Repay or Invest? The Math Behind Smarter Wealth Decisions
For many successful professionals and business owners, the urge to prepay a home loan stems from financial discipline and the comfort of being debt-free. While this mindset is understandable, it is often not the most efficient use of capital from a wealth management perspective. At current interest rates, the numbers clearly favour maintaining the home loan and deploying surplus funds into equity markets instead. Here’s why:
Your loan is structured efficiently
Home loans in India run on a reducing balance. With each EMI, the principal shrinks, and interest is charged only on the outstanding balance. This ensures that the actual interest outgo is far lower than it appears when you look at the full tenure cost. In effect, you are paying interest on a diminishing base. However, when the amount is invested, it compounds from Day 1, creating wealth that grows much faster than the savings achieved by prepaying. In short, the gains from investing outweigh the savings from loan repayment.
Chart below illustrates the incremental return one could make by investing the amount in an investment vehicle generating a similar return as the loan. Amount considered is INR 2.0 Cr and rate of interest at 8% throughout the tenure.
As seen above, while one pays a total interest of INR 91 Lakh on a 10-year loan, the potential gains from investing the loan amount in an asset earning similar to the loan rate would be INR 2.31 Cr, generating a net gain of INR 1.4 Cr. As tenure increases, the earnings increase substantially over interest paid on the loan.
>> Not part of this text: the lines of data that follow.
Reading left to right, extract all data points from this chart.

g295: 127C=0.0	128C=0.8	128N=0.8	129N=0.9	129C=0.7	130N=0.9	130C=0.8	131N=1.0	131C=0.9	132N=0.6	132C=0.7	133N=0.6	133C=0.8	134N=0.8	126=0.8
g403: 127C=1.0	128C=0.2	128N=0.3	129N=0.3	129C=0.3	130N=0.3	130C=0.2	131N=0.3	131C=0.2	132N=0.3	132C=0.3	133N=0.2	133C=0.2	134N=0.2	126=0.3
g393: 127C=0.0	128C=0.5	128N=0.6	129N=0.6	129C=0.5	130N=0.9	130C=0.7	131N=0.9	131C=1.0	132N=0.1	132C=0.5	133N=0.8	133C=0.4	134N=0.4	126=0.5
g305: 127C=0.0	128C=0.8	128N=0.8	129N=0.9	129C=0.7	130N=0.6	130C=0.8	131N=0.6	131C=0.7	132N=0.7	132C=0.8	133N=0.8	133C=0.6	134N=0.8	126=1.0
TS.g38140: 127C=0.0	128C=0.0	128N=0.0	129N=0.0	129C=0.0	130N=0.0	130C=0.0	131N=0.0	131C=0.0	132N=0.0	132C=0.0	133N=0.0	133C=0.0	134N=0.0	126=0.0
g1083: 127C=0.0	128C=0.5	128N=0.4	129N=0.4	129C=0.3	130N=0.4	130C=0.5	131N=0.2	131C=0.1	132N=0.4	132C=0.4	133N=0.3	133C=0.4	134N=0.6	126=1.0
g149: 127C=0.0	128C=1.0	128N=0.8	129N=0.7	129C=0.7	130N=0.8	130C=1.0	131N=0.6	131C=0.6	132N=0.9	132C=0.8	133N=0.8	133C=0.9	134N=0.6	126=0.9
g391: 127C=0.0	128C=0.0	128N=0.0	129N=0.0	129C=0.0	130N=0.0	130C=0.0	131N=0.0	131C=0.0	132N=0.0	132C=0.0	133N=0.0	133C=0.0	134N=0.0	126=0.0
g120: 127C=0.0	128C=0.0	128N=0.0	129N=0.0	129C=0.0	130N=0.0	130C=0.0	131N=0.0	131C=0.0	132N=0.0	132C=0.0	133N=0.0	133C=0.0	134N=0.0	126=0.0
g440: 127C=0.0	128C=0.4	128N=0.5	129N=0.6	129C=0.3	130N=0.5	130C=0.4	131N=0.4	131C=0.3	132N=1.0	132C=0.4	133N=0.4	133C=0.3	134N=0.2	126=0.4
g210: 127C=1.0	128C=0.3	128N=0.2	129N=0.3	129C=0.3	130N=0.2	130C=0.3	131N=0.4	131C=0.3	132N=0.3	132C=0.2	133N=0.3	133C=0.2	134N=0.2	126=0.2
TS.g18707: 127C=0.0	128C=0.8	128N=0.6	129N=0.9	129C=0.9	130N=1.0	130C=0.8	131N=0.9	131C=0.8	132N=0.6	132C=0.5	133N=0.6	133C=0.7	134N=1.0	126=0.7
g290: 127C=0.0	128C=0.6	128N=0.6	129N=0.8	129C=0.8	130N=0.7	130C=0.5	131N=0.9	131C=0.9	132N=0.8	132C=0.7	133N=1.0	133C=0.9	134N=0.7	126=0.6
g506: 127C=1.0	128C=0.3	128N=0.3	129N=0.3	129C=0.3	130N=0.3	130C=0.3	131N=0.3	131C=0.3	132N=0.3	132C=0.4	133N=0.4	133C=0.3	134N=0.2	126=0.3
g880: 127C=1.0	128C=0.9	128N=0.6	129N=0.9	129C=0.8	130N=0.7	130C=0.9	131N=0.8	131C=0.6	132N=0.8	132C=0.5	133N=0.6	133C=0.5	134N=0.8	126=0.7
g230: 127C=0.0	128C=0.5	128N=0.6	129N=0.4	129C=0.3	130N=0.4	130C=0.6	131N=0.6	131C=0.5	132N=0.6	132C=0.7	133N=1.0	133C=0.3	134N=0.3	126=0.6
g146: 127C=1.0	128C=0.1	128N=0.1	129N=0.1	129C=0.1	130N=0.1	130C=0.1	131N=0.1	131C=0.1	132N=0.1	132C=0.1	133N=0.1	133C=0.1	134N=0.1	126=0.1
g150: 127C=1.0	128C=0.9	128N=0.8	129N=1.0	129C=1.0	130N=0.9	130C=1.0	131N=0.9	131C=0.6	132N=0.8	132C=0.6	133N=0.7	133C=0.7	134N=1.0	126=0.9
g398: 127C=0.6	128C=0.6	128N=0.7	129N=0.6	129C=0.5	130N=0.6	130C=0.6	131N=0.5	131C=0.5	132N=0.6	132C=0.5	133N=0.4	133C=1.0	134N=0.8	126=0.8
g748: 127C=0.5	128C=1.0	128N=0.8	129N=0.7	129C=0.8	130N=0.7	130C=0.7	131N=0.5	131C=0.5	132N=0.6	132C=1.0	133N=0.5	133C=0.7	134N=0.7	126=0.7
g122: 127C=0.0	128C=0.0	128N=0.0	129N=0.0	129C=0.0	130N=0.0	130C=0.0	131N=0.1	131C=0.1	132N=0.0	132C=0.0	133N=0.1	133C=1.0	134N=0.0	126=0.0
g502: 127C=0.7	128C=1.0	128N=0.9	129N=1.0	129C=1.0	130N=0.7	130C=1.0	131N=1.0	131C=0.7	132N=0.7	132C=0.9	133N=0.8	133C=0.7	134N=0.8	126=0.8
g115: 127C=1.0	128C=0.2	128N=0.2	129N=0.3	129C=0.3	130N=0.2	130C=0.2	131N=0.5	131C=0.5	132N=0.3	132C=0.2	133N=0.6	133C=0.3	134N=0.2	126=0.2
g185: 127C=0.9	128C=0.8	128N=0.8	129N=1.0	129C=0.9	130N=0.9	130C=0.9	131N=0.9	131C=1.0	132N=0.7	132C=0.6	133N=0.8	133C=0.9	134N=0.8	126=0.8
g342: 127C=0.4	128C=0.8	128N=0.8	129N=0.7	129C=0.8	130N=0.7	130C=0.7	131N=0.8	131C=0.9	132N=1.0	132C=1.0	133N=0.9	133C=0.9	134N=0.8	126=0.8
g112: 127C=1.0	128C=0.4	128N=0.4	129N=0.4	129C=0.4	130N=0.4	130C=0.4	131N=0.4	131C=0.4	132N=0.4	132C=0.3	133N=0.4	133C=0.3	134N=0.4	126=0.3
Selecting the right investment could boost gains
With home loan rates between 7-8%, equity portfolios over the long term can reasonably be expected to generate 12% or more. In 10 years the incremental over loan interest increases by more than 2x.
Strategic timing around interest rate cycles
Equities tend to thrive when interest rates are low, as they are today (Mentioned in detail in our blog on the
Inverse relationship between Nifty 50 PE and Repo rate). Over time, when interest rates rise and peak, equities often face valuation pressures. That is the point when it makes sense to reassess and consider prepaying part of the loan. Until then, your capital is better utilized in markets rather than locked away in an illiquid loan prepayment.
Rolling return analysis shows that as the holding period increases from 1 to 3 & 5 years, volatility in returns tends to reduce. Those that remain invested through market cycles will benefit from the long-term upward trend of the market and are less likely to be negatively impacted by temporary downturns
Liquidity and flexibility matter more than zero debt
Repaying your loan early locks up capital. Keeping the loan while investing surplus funds allows you to stay liquid, diversified, and compounding. For high-net-worth individuals, where EMIs do not impact lifestyle, this approach maintains financial flexibility while accelerating wealth creation. For clients whose cash flows are strong and steady, repaying a home loan today is a sub-optimal allocation of capital.
When interest rates are low, the smarter strategy is to continue servicing the loan, while allowing your surplus funds to work harder in equities. Later, as interest rates climb, we can always pivot and consider partial repayment. Wealth creation is not about eliminating liabilities at the earliest opportunity — it’s about making every rupee work harder. And in the current environment, the math is unambiguous: let your loan run and let your capital compound. Ultimately, the right decision will also depend on your personal goals, risk appetite, and financial situation.